NIPS 2017
Mon Dec 4th through Sat the 9th, 2017 at Long Beach Convention Center
Paper ID: 1973 Tractability in Structured Probability Spaces

### Reviewer 1

This paper looks at the problem of representing simple routes on a graph as a probability distribution using Probabilistic Sentential Decision Diagrams (PSDDs). Representing a complex structure such as a graph is difficult, and the authors transform the problem by turning a graph into a Boolean circuit where it is straightforward to perform inference, and as an experiment, use their method on a route prediction method for San Francisco taxi cabs, where it beats two baselines. PSDDs refer to a framework that represents probability distributions over structured objects through Boolean circuits. Once the object is depicted as a Boolean circuit, it becomes straightforward to parameterize it. More formally, PSDD’s are parameterized by including a distribution over each or-gate, and PSDD’s can represent any distribution (and under some conditions, this distribution is unique). The authors focus on the specific problem of learning distributions over simple routes — those that are connected and without cycles. The advantage of SDD circuits is that they have been shown to work on graphs that would be computationally expensive to model with Bayesian nets. With large maps, tractability is still a problem with PSDDs, and the authors do this by considering hierarchical approximations; they break up the map into hierarchies so that representing distributions is polynomial when constraining the size of each region to be a certain size. The paper is well-written, and the authors define PSDD's clearly and succinctly. To me, the results of the paper seems incremental -- the authors apply an existing representation method to graphs, and after some approximations, apply the existing inference techniques. Additionally, the paper spends a couple of pages listing theorems, which appear to be basic algorithmic results. Additionally, I'm not convinced by the baselines chosen for the experiment. For a task of predicting edges given a set of previous edges, the baselines are a naive model which only looks at frequencies and a Markov model that only considers the last edge used.

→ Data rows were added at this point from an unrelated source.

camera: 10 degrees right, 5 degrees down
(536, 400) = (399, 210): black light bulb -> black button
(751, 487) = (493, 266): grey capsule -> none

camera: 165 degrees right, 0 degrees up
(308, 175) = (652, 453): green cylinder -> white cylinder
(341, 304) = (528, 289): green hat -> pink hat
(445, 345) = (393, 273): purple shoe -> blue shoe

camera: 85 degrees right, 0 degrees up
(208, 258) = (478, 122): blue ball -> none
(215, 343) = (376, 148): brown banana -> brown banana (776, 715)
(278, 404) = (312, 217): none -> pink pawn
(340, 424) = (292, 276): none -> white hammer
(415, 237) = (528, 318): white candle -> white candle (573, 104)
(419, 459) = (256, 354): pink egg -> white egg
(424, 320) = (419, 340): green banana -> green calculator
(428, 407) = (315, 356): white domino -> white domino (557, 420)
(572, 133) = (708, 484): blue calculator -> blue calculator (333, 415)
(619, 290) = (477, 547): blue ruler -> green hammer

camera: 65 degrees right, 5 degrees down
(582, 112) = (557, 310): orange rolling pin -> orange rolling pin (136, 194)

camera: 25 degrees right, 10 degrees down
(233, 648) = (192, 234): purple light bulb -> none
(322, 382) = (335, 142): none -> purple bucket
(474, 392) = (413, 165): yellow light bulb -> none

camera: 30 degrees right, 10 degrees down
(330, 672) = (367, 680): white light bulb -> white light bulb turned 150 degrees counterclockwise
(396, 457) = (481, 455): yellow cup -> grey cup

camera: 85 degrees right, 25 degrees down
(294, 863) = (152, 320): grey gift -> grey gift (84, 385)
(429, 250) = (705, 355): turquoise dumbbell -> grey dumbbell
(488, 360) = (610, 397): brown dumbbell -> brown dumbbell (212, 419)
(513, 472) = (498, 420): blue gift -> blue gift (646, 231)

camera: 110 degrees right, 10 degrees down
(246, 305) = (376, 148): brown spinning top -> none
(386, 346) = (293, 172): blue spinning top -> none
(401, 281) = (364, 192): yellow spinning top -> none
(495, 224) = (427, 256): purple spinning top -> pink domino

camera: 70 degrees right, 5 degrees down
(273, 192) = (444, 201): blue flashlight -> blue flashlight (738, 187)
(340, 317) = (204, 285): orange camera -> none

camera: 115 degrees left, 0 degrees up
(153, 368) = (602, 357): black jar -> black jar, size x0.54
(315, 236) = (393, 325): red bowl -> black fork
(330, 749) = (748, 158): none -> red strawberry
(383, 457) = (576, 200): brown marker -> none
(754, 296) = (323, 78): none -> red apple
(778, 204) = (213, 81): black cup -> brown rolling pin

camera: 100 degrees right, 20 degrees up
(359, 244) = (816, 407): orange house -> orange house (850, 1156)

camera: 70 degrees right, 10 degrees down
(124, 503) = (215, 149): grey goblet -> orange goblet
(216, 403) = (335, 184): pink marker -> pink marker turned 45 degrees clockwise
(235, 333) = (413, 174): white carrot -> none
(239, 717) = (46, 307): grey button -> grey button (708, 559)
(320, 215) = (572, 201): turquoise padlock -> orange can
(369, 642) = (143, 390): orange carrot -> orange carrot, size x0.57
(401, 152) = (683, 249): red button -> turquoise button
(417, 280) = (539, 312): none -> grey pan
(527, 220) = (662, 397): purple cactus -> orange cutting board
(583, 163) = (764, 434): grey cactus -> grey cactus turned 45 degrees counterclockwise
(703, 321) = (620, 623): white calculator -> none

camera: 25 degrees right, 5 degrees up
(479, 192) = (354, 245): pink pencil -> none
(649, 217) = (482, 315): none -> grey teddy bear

I imagine a deep learning approach or even a simple probabilistic diagram could've yielded more interesting and comparable results. Even if these would require more time to train, it would be valuable to compare model complexity in addition to accuracy. I would need to see more experiments to be convinced by the approach.

### Reviewer 2

The authors develop a hierarchical version of a probabilistic sequential decision diagrams (PSDD) in the context of describing distributions over routes in a discrete graph, which are represented by binary random variables on the graph edges. Because valid paths without loops are represented as functions of all the edges in a path, a naive graphical model representation would have high treewidth. PSDDs can represent distributions on structured binary spaces more efficiently, but still have difficulty scaling to realistic situations. The authors propose segmenting the problem in a hierarchy of problems, represented both sub-problems and the overall structure by separate PSDDs, allowing the authors to scale to real-world sized problems (e.g. the financial district of San Francisco). The authors rely on some special structure of simple path-finding to make their approach tractable (e.g. the simple-route limitation which 2^|B_i| to |B_i|^2). Thm 4 and Prop 1 provide some guidance to the validity of the underlying assumptions, but in practice they may be hard to evaluate on really difficult problems (as always, I guess). I feel like the Markov model is not a very fair comparison -- as the author say, it does not incorporate destination information. A comparison to route-planning heuristics that are used in practice would have been more appropriate, but I'm afraid I'm not familiar enough with the field to make concrete suggestions. Despite these minor shortcomings, I think the paper is well-written and the idea interesting enough to be of general interest, and I recommend acceptance.

### Reviewer 3

The paper introduced hierarchical Probabilistic Sentential Decision Diagram and studied its performance in route prediction. It shows how introducing the hierarchical idea preserves the properties of SDD and the improvement in route prediction. It also presents why this hierarchical PSDD enjoys more efficient computation compared to probabilistic graphical models -- due to its efficiency in describing feasible combinatorial structures. The paper is overall quite nice except it only presented an illustration of hierarchical PSDD on one example dataset/task. Would be helpful to see if this advantage persists through other datasets. Another question is how computation cost of hierarchical PSDD compares of the original PSDD. Given a more flexible model (hierarhical), the computation cost would probably be higher -- but how much higher is interesting to know. ---------------------- After author rebuttal: Many thanks for the rebuttal from the authors. They do clarify. My scores remain the same though. Thanks!